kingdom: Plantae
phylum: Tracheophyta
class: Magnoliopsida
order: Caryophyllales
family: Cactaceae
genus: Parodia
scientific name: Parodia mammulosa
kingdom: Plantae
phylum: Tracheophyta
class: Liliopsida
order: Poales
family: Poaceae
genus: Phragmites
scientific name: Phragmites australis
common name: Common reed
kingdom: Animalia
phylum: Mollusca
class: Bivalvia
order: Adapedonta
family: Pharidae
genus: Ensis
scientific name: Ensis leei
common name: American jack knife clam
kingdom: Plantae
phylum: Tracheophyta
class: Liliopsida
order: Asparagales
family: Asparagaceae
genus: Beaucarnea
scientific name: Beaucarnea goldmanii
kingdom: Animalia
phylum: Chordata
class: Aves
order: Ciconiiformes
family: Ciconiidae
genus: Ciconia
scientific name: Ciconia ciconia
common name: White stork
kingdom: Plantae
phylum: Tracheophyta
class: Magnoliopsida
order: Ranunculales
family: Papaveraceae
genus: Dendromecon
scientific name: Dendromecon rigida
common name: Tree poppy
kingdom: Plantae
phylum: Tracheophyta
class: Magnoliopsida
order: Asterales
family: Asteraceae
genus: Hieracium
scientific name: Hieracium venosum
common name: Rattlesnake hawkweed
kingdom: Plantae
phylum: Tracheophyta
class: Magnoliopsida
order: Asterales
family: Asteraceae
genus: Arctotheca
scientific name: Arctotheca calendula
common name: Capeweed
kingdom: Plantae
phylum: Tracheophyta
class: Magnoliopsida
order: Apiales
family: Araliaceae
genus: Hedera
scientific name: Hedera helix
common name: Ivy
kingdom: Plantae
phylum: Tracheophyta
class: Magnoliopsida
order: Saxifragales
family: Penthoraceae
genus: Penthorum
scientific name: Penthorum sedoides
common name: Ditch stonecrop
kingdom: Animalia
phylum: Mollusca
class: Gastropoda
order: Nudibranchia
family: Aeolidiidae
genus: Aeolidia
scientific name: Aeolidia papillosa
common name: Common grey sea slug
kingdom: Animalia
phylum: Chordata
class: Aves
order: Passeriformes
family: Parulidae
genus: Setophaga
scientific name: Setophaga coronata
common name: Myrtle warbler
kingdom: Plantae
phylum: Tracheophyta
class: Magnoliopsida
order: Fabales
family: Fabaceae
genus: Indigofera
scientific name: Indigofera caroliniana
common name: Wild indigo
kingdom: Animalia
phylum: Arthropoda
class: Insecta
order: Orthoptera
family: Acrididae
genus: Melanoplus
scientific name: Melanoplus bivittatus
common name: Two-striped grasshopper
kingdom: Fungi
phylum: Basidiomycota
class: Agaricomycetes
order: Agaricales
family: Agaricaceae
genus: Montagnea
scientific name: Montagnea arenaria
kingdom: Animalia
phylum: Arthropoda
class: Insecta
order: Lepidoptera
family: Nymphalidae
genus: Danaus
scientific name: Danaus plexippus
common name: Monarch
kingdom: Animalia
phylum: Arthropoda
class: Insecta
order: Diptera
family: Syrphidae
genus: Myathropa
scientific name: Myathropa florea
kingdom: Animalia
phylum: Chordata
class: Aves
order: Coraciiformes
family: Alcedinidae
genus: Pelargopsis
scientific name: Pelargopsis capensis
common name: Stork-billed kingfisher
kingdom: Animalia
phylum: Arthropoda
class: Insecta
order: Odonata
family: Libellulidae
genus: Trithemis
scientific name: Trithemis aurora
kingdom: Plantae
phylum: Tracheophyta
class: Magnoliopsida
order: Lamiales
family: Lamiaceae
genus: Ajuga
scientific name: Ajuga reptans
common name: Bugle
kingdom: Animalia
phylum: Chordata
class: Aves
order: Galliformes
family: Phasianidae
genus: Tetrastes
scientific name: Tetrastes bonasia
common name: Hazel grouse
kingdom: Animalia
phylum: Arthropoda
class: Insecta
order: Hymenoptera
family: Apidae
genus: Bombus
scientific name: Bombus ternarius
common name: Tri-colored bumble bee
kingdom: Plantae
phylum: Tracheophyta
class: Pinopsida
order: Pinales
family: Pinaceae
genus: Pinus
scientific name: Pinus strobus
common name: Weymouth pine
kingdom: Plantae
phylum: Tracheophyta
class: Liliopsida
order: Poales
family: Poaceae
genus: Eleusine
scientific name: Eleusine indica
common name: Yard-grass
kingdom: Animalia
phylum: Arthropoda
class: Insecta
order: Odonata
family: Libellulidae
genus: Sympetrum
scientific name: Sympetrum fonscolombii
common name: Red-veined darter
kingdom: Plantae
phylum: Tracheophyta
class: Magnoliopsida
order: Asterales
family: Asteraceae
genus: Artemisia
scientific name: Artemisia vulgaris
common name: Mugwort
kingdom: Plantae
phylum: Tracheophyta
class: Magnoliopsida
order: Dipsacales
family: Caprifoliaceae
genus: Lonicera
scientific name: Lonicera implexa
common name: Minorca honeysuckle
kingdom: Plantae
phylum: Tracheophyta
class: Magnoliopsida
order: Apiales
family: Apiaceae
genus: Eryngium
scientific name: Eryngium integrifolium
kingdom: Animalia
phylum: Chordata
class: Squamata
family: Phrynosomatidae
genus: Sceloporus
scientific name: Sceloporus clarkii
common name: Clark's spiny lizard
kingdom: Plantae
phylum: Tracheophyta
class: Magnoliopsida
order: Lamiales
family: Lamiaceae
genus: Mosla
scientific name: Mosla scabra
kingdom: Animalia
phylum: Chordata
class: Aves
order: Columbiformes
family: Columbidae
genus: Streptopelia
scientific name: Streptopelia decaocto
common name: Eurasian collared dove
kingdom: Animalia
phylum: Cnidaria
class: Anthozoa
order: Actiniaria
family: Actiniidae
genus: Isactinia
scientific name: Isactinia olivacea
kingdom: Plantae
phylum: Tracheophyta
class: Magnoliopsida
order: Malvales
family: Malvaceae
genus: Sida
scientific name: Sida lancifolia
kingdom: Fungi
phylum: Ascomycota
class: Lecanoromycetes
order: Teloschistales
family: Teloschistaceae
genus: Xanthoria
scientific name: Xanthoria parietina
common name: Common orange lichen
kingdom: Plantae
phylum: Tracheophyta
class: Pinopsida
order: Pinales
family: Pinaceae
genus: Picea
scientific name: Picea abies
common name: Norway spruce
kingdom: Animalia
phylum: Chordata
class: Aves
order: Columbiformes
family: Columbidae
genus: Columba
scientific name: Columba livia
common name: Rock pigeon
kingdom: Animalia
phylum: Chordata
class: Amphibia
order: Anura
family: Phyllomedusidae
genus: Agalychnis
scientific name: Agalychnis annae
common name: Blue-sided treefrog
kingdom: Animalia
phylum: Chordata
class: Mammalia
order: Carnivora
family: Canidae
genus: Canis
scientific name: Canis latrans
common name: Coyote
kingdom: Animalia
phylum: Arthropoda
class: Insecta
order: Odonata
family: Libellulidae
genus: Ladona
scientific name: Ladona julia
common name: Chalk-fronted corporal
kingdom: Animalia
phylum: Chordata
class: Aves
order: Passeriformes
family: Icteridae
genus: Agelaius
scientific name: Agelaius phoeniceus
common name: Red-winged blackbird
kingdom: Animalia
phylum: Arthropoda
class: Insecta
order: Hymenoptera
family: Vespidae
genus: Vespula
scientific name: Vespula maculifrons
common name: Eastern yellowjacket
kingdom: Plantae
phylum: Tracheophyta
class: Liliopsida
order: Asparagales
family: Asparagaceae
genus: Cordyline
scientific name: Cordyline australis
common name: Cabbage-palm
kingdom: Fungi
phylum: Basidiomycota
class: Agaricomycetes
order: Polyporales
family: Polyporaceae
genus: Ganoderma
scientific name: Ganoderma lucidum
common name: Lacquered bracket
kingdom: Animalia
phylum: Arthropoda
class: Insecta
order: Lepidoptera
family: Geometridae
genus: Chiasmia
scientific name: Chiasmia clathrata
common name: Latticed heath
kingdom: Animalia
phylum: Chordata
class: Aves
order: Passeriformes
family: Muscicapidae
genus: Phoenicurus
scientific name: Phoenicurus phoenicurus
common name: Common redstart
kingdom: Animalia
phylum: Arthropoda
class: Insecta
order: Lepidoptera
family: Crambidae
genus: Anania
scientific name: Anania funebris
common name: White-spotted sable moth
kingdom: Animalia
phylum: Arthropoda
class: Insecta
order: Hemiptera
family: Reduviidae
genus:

*EXERCISE GOAL:*
Rewrite the stretch of entries from the line containing "scientific name: Mosla scabra" through the line containing "scientific name: Isactinia olivacea", replacing "common name" with "vernacular name" and leaving everything else unchanged.

*THE OUTPUT:*
scientific name: Mosla scabra
kingdom: Animalia
phylum: Chordata
class: Aves
order: Columbiformes
family: Columbidae
genus: Streptopelia
scientific name: Streptopelia decaocto
vernacular name: Eurasian collared dove
kingdom: Animalia
phylum: Cnidaria
class: Anthozoa
order: Actiniaria
family: Actiniidae
genus: Isactinia
scientific name: Isactinia olivacea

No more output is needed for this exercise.